-- Task item A --
In the passage on how boys and girls learn, what part of the brain is said to have a lot to do with boys being able to take in information and learn it?
-- Task item B --
Please carry the passage on how boys and girls learn further, picking up right after its final sentence.

I have four beautiful children, two boys and two girls.
My oldest graduated from high school last week and she is now off to university.
My youngest is still in diapers. I have the best of both worlds—hormonal teenagers and poopy diapers.
As anybody with children can attest, no two children are alike. And just when you have one figured out, you realize you were wrong.
My boys are very different than my girls as what is important to one gender is often not to the other.
I think this is a good generalization for all the boys and girls that we are currently raising.
There is a very good scientific explanation as to why boys and girls are so different.
Among other things, their brains are simply wired differently.
On the one hand, girls are very complex. I do not even pretend to understand them. Never could, never will. Probably because I am a guy.
So, let’s move on to the boys.
Boys are busy. They never sit, rarely rest, always have to be moving, fidgeting or having some imaginary martial arts fight with someone you can’t see.
They are always active and there’s a good reason for it.
When one studies the psychology of learning with emphasis on boys, it is important to note that the cerebellum, the motor or movement part of the brain, has an awful lot to do with boys being able to take in information and learn it.
This is simply how they learn. Many studies have demonstrated that when you make a boy sit still, not move or fiddle about, their capacity for learning is greatly reduced.
They simply need to move in order to learn. In fact, many studies have demonstrated that boys that are involved in athletics often do better in school than those who are sedentary.
This is why one should never say: “Sit still and listen to me.” It basically shuts them down.

-- Provided data --
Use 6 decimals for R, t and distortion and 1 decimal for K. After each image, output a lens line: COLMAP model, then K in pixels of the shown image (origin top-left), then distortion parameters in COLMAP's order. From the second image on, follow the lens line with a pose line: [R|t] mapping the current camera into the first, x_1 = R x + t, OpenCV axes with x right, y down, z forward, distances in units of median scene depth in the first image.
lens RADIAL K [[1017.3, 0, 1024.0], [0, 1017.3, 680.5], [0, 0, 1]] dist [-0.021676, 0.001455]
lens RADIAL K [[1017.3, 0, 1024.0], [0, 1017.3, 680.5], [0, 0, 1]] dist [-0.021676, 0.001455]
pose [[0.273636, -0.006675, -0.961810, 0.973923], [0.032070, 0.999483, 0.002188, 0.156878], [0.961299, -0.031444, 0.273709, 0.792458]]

-- Task output A --
The cerebellum, the motor or movement part of the brain.

-- Task output B --
For boys, the wiring of the brain involves input passing through the cerebellum before going to the cortex or the learning centres of the brain.
This is not so in females. Adolescent girls are able to take in information without the need of movement.
The boys’ cerebellar dominance in learning begins in their toddler years and continues through to late adolescence.
When I am wanting to ‘connect’ with my son and relay information to him that I want him to understand, I do so while we are active in some way.
Anyone who has a teenage son would attest to the fact that to sit still and talk with your teenage son is about as painful as passing a stone.
It simply is not as effective as walking or playing catch or anything of the like while talking with them.
Whether one has a need to move or not, to facilitate learning does not mean that they are more advanced. It is just a different style.
It is one that needs to be recognized in order to be effective.
Movement in young males integrates more of their brain and potentiates the learning experience.
As for girls, I just yield to the fact that they are way smarter than us guys. It’s just easier that way.